I have clients that want to use HIPAA and have gone through multiple rounds with Amazon, and Amazon simply will not sign the data protection agreement.

 

Chenxi Wang,

Some of the problems stem from what he calls Amazon's maturity issue. The fact that these questions come up at all signify the company's success; everyone lauds Amazon's technical accomplishments, and its track record on security is astonishingly good. But Amazon will continue to get brickbats on this issue until it figures out a way to open up and satisfy the thirst for veracity that security practitioners and CIOs simply can't do without, Julien said.

"They don't have anyone to go to bat for them on this, and they won't until they fix it," he said. "There's plenty of people [in IT organizations] who want to go to bat for them, but they just can't like this."

"What is Amazon's liability in the event its security measures are breached or otherwise compromised?" asked Scott Crawford, research director for Enterprise Management Associates, via email. The document is a good, high-level overview: it clearly delineates Amazon's and a customer's areas of responsibility. But it lacks crucial detail on accountability and the bottom line, he said. There is nothing about how Amazon would handle indemnification if customers were damaged through a breach of Amazon's operations, rather than their own carelessness.

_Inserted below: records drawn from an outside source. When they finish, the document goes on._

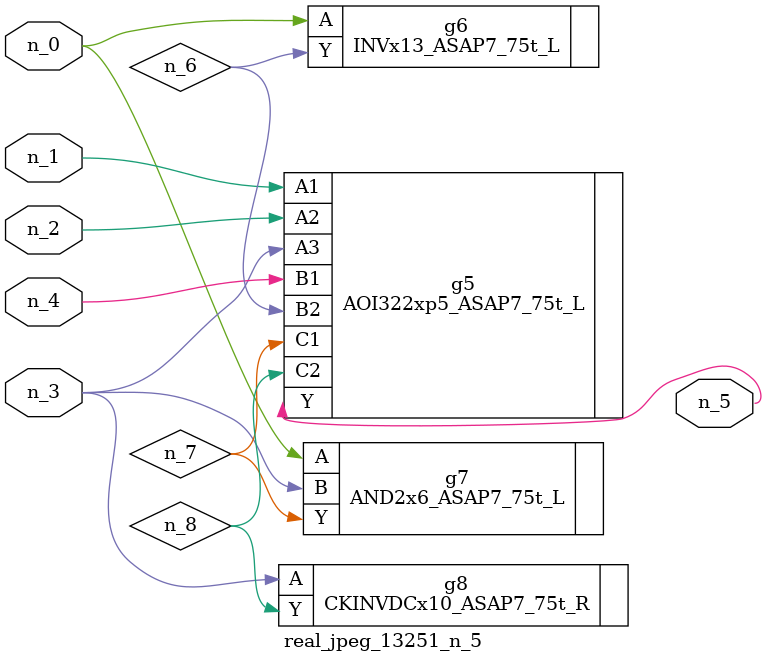
<source format=v>
module real_jpeg_13251_n_5 (n_4, n_0, n_1, n_2, n_3, n_5);

input n_4;
input n_0;
input n_1;
input n_2;
input n_3;

output n_5;

wire n_8;
wire n_6;
wire n_7;

INVx13_ASAP7_75t_L g6 ( 
.A(n_0),
.Y(n_6)
);

AND2x6_ASAP7_75t_L g7 ( 
.A(n_0),
.B(n_3),
.Y(n_7)
);

AOI322xp5_ASAP7_75t_L g5 ( 
.A1(n_1),
.A2(n_2),
.A3(n_3),
.B1(n_4),
.B2(n_6),
.C1(n_7),
.C2(n_8),
.Y(n_5)
);

CKINVDCx10_ASAP7_75t_R g8 ( 
.A(n_3),
.Y(n_8)
);


endmodule
</source>
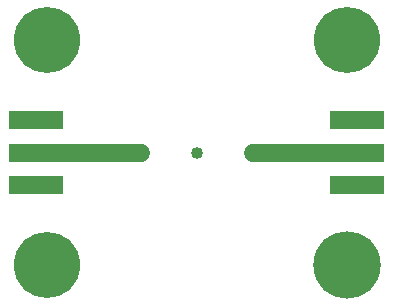
<source format=gbr>
%TF.GenerationSoftware,KiCad,Pcbnew,6.0.3-a3aad9c10e~116~ubuntu20.04.1*%
%TF.CreationDate,2022-03-21T01:27:16-04:00*%
%TF.ProjectId,pcf_0.5in,7063665f-302e-4356-996e-2e6b69636164,-*%
%TF.SameCoordinates,Original*%
%TF.FileFunction,Copper,L1,Top*%
%TF.FilePolarity,Positive*%
%FSLAX46Y46*%
G04 Gerber Fmt 4.6, Leading zero omitted, Abs format (unit mm)*
G04 Created by KiCad (PCBNEW 6.0.3-a3aad9c10e~116~ubuntu20.04.1) date 2022-03-21 01:27:16*
%MOMM*%
%LPD*%
G01*
G04 APERTURE LIST*
%TA.AperFunction,ComponentPad*%
%ADD10C,5.700000*%
%TD*%
%TA.AperFunction,ComponentPad*%
%ADD11C,5.600000*%
%TD*%
%TA.AperFunction,ComponentPad*%
%ADD12C,1.016000*%
%TD*%
%TA.AperFunction,ComponentPad*%
%ADD13C,1.143000*%
%TD*%
%TA.AperFunction,SMDPad,CuDef*%
%ADD14R,4.560000X1.500000*%
%TD*%
%TA.AperFunction,ViaPad*%
%ADD15C,0.508000*%
%TD*%
%TA.AperFunction,Conductor*%
%ADD16C,1.524000*%
%TD*%
G04 APERTURE END LIST*
D10*
%TO.P,H4,1,1*%
%TO.N,GND*%
X155575000Y-98425000D03*
%TD*%
D11*
%TO.P,H1,1,1*%
%TO.N,GND*%
X130175000Y-98425000D03*
%TD*%
%TO.P,H3,1,1*%
%TO.N,GND*%
X130175000Y-79375000D03*
%TD*%
D12*
%TO.P,F1,3,gnd*%
%TO.N,GND*%
X142875000Y-88900000D03*
D13*
%TO.P,F1,2,OUT*%
%TO.N,/out*%
X147637500Y-88900000D03*
%TO.P,F1,1,IN*%
%TO.N,/in*%
X138112500Y-88900000D03*
%TD*%
D14*
%TO.P,J2,2,Ext*%
%TO.N,GND*%
X156470000Y-86130000D03*
X156470000Y-91670000D03*
%TO.P,J2,1,In*%
%TO.N,/out*%
X156470000Y-88900000D03*
%TD*%
D11*
%TO.P,H2,1,1*%
%TO.N,GND*%
X155575000Y-79375000D03*
%TD*%
D14*
%TO.P,J1,2,Ext*%
%TO.N,GND*%
X129280000Y-91670000D03*
X129280000Y-86130000D03*
%TO.P,J1,1,In*%
%TO.N,/in*%
X129280000Y-88900000D03*
%TD*%
D15*
%TO.N,GND*%
X158115000Y-86360000D03*
X156845000Y-91440000D03*
X154940000Y-85725000D03*
X128905000Y-91440000D03*
X158115000Y-91440000D03*
X127635000Y-86360000D03*
X127635000Y-91440000D03*
X129540000Y-85725000D03*
X155575000Y-91440000D03*
X130810000Y-92075000D03*
X156210000Y-92075000D03*
X130810000Y-85725000D03*
X155575000Y-86360000D03*
X157480000Y-92075000D03*
X130175000Y-91440000D03*
X156845000Y-86360000D03*
X128905000Y-86360000D03*
X130175000Y-86360000D03*
X154940000Y-92075000D03*
X128270000Y-85725000D03*
X157480000Y-85725000D03*
X156210000Y-85725000D03*
X128270000Y-92075000D03*
X129540000Y-92075000D03*
%TD*%
D16*
%TO.N,/in*%
X129280006Y-88900000D02*
X138112500Y-88900000D01*
%TO.N,/out*%
X147637500Y-88900000D02*
X156470000Y-88900000D01*
%TD*%
M02*

</source>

Crawford said Amazon probably felt that it had to stand on its automation and one-size-fits all approach; after all, that's the point of using a public cloud environment, but the company will have to come to grips with real-world security needs at some point.

"It seems likely that this issue will continue to be one of the most substantial roadblocks to cloud adoption, regardless of its promise," he said.

"The whole 'Amazon Web service as cloud' is a really a leap of innovation, and they have great minds working for them," said Forrester's Wang. But in the final analysis, she added, security through obscurity will backfire on AWS. Becoming more transparent may invite criticism in some technical areas, along with more scrutiny, but if AWS security is as good as it claims to be, the additional scrutiny will only help polish their operations.

In the meantime, Wang said, enterprises and analysts have a simple request to improve the security picture Amazon is trying to paint: "Go a step further and show us how you do those things."

Amazon did not respond for comment on the new white paper.